What to do:
Every line below is to be set down again exactly; any image stays out.

Provided data:

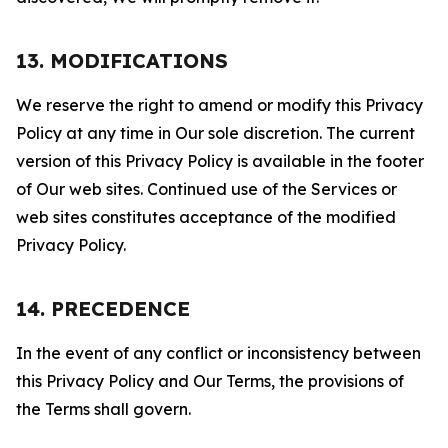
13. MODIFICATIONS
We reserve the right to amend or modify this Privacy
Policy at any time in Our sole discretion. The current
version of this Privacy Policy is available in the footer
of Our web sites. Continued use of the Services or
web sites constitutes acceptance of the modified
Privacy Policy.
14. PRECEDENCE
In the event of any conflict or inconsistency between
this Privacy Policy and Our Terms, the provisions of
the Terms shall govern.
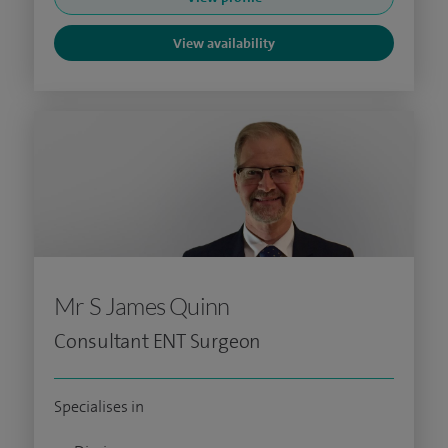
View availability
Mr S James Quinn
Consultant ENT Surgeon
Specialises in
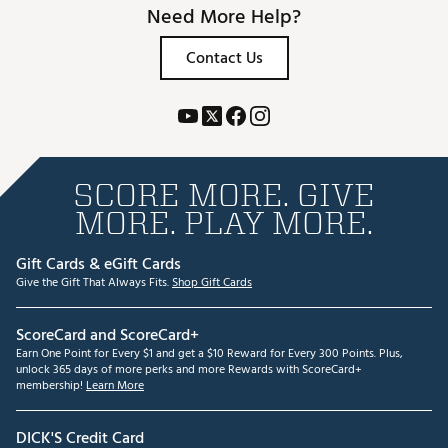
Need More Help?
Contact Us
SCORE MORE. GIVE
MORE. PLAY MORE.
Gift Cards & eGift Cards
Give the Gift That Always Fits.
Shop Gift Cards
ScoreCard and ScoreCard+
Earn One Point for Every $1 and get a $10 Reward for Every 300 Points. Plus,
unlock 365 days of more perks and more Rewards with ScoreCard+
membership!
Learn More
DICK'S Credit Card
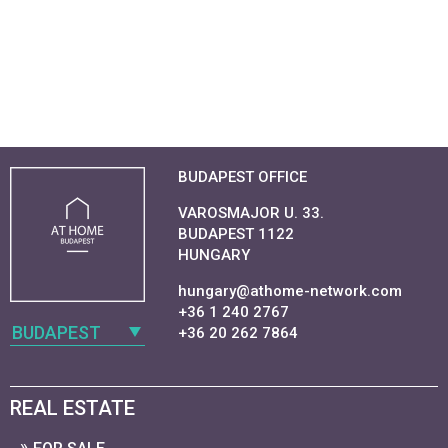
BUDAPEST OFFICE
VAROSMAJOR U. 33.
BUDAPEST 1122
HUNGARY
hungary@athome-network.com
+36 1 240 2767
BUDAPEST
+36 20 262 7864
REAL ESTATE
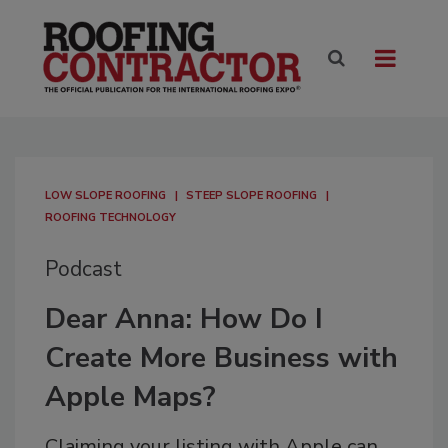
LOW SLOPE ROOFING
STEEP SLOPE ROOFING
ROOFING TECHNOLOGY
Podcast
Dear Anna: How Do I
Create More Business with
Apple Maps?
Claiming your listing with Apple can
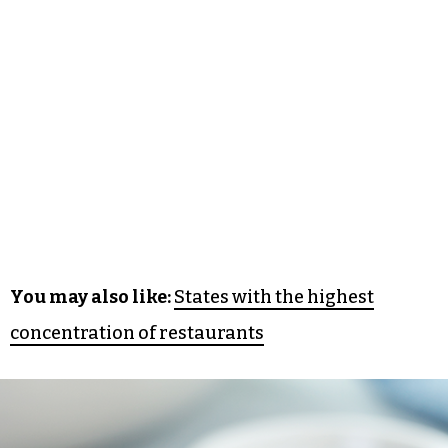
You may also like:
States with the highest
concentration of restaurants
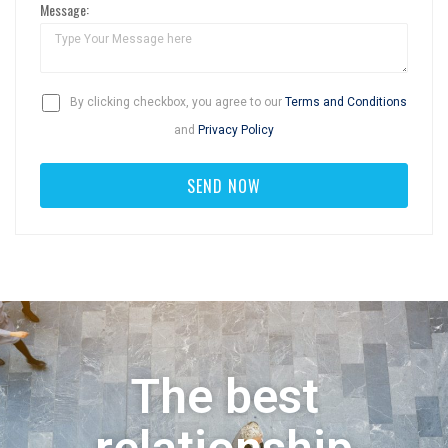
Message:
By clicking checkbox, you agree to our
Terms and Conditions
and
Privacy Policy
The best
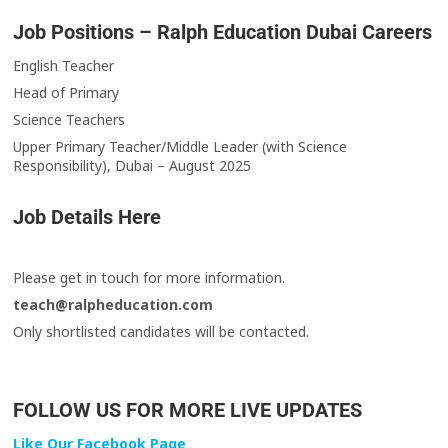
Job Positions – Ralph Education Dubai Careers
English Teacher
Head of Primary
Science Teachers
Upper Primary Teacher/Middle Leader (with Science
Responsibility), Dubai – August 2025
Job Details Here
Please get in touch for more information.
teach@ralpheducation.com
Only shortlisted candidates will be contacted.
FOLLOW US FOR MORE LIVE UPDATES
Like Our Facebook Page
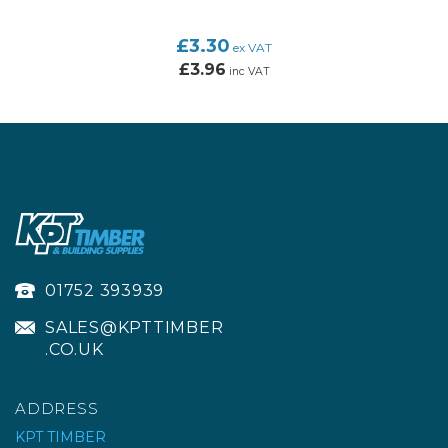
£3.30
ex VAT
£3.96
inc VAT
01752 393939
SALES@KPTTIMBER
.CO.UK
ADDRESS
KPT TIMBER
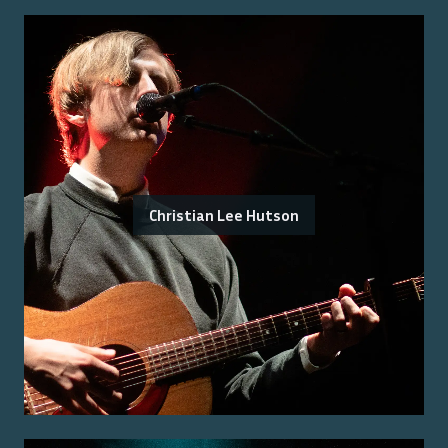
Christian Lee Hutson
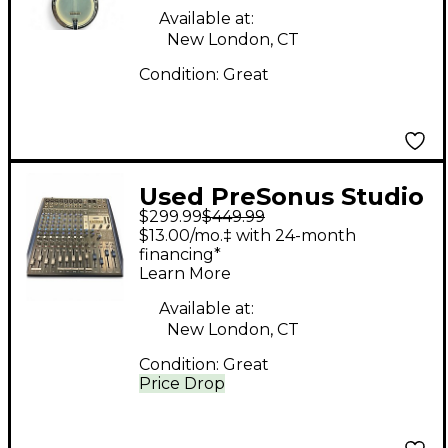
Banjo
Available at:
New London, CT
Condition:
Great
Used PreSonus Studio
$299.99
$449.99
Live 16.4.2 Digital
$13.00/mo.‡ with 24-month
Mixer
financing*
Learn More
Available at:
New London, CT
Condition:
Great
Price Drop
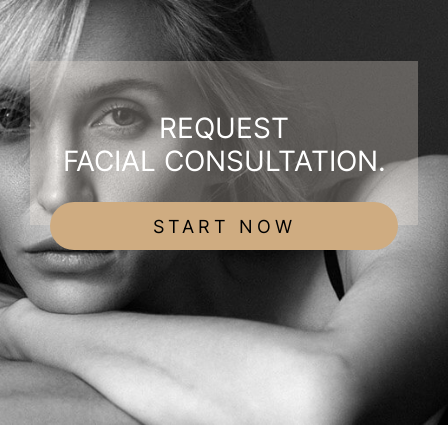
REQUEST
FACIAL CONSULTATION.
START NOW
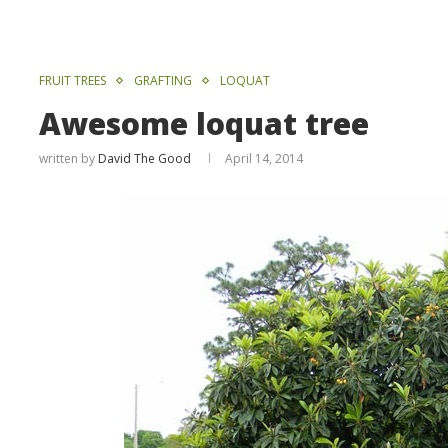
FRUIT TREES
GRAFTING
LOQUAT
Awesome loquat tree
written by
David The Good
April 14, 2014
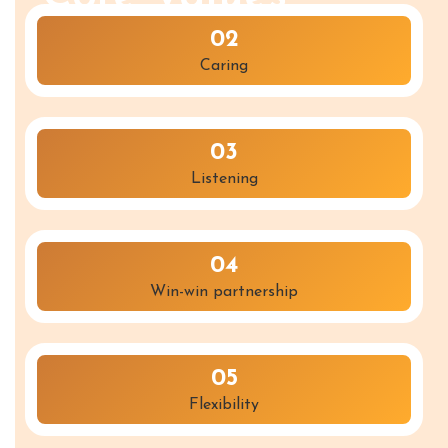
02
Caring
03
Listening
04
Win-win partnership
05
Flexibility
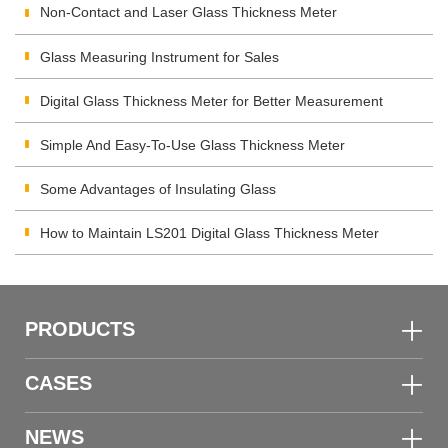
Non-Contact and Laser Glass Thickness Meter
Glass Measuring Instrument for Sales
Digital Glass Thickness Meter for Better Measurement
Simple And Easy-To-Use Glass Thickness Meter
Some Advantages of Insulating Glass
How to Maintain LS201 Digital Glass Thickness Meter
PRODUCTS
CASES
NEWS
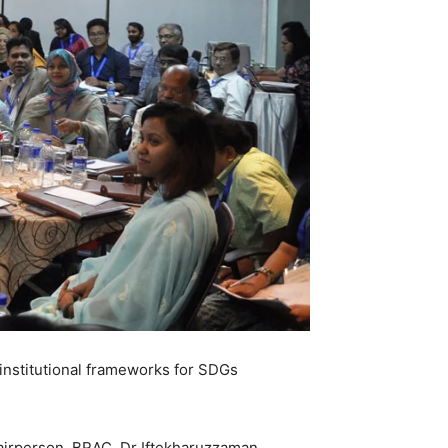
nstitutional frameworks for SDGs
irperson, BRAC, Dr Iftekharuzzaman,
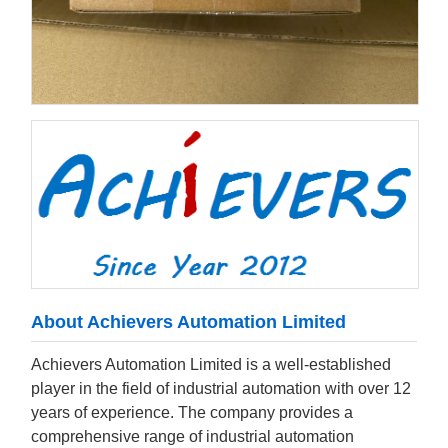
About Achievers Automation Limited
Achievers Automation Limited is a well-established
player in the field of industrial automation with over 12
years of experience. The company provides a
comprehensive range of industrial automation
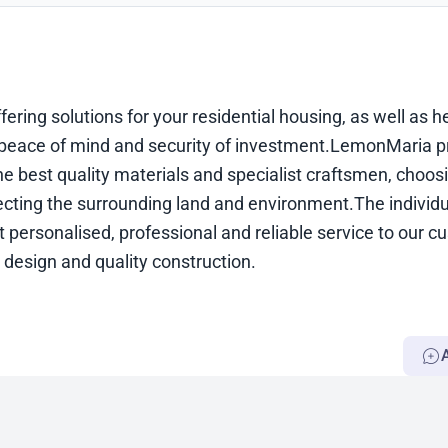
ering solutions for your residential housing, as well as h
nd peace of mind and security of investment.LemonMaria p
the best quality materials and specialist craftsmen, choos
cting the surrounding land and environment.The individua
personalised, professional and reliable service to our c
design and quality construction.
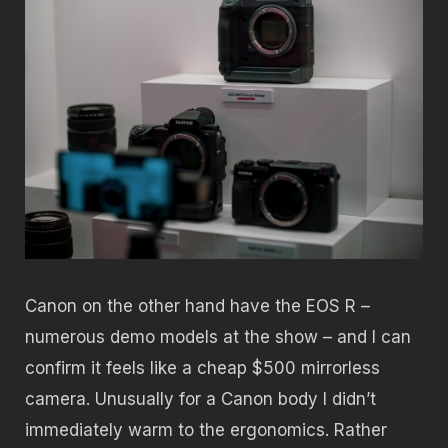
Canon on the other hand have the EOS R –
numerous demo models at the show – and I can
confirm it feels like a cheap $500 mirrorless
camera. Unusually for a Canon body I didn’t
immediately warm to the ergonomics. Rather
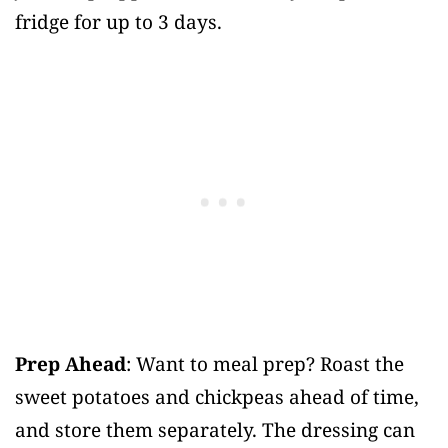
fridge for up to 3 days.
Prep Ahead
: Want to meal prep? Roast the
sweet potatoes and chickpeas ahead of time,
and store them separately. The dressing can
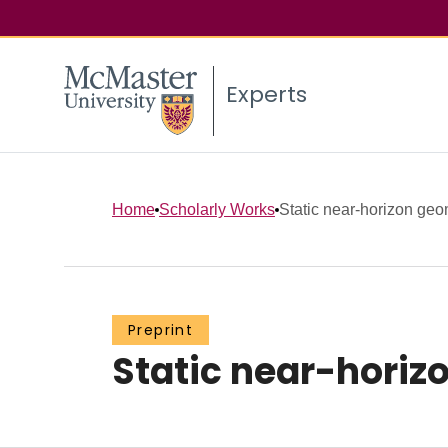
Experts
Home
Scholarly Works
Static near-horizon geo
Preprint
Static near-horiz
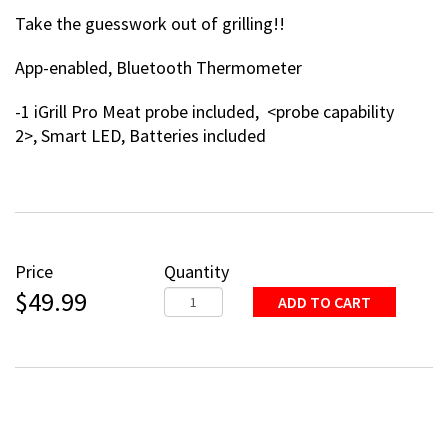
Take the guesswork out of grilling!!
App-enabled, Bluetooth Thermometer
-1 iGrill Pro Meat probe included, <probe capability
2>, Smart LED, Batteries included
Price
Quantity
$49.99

Result for this exercise:
13. MODIFICATIONS
We reserve the right to amend or modify this Privacy
Policy at any time in Our sole discretion. The current
version of this Privacy Policy is available in the footer
of Our web sites. Continued use of the Services or
web sites constitutes acceptance of the modified
Privacy Policy.
14. PRECEDENCE
In the event of any conflict or inconsistency between
this Privacy Policy and Our Terms, the provisions of
the Terms shall govern.
View availability
Mr S James Quinn
Consultant ENT Surgeon
Specialises in
Need More Help?
Contact Us
SCORE MORE. GIVE
MORE. PLAY MORE.
Gift Cards & eGift Cards
Give the Gift That Always Fits.
Shop Gift Cards
ScoreCard and ScoreCard+
Earn One Point for Every $1 and get a $10 Reward for Every 300 Points. Plus,
unlock 365 days of more perks and more Rewards with ScoreCard+
membership!
Learn More
DICK'S Credit Card
BUDAPEST OFFICE
VAROSMAJOR U. 33.
BUDAPEST 1122
HUNGARY
hungary@athome-network.com
+36 1 240 2767
BUDAPEST
+36 20 262 7864
REAL ESTATE
LOW SLOPE ROOFING
STEEP SLOPE ROOFING
ROOFING TECHNOLOGY
Podcast
Dear Anna: How Do I
Create More Business with
Apple Maps?
Claiming your listing with Apple can
You may also like:
States with the highest
concentration of restaurants
Message:
By clicking checkbox, you agree to our
Terms and Conditions
and
Privacy Policy
The best
Job Positions – Ralph Education Dubai Careers
English Teacher
Head of Primary
Science Teachers
Upper Primary Teacher/Middle Leader (with Science
Responsibility), Dubai – August 2025
Job Details Here
Please get in touch for more information.
teach@ralpheducation.com
Only shortlisted candidates will be contacted.
FOLLOW US FOR MORE LIVE UPDATES
Like Our Facebook Page
£3.30
ex VAT
£3.96
inc VAT
01752 393939
SALES@KPTTIMBER
.CO.UK
ADDRESS
KPT TIMBER
Christian Lee Hutson
Banjo
Available at:
New London, CT
Condition:
Great
Used PreSonus Studio
$299.99
$449.99
Live 16.4.2 Digital
$13.00/mo.‡ with 24-month
Mixer
financing*
Learn More
Available at:
New London, CT
Condition:
Great
Price Drop
REQUEST
FACIAL CONSULTATION.
START NOW
FRUIT TREES
GRAFTING
LOQUAT
Awesome loquat tree
written by
David The Good
April 14, 2014
02
Caring
03
Listening
04
Win-win partnership
05
Flexibility
Non-Contact and Laser Glass Thickness Meter
Glass Measuring Instrument for Sales
Digital Glass Thickness Meter for Better Measurement
Simple And Easy-To-Use Glass Thickness Meter
Some Advantages of Insulating Glass
How to Maintain LS201 Digital Glass Thickness Meter
PRODUCTS
CASES
NEWS
nstitutional frameworks for SDGs
irperson, BRAC, Dr Iftekharuzzaman,
About Achievers Automation Limited
Achievers Automation Limited is a well-established
player in the field of industrial automation with over 12
years of experience. The company provides a
comprehensive range of industrial automation
ering solutions for your residential housing, as well as h
nd peace of mind and security of investment.LemonMaria p
the best quality materials and specialist craftsmen, choos
cting the surrounding land and environment.The individua
personalised, professional and reliable service to our c
design and quality construction.
Canon on the other hand have the EOS R –
numerous demo models at the show – and I can
confirm it feels like a cheap $500 mirrorless
camera. Unusually for a Canon body I didn’t
immediately warm to the ergonomics. Rather
fridge for up to 3 days.
Prep Ahead
: Want to meal prep? Roast the
sweet potatoes and chickpeas ahead of time,
and store them separately. The dressing can
Experts
Home
Scholarly Works
Static near-horizon geo
Preprint
Static near-horiz
Take the guesswork out of grilling!!
App-enabled, Bluetooth Thermometer
-1 iGrill Pro Meat probe included, <probe capability
2>, Smart LED, Batteries included
Price
Quantity
$49.99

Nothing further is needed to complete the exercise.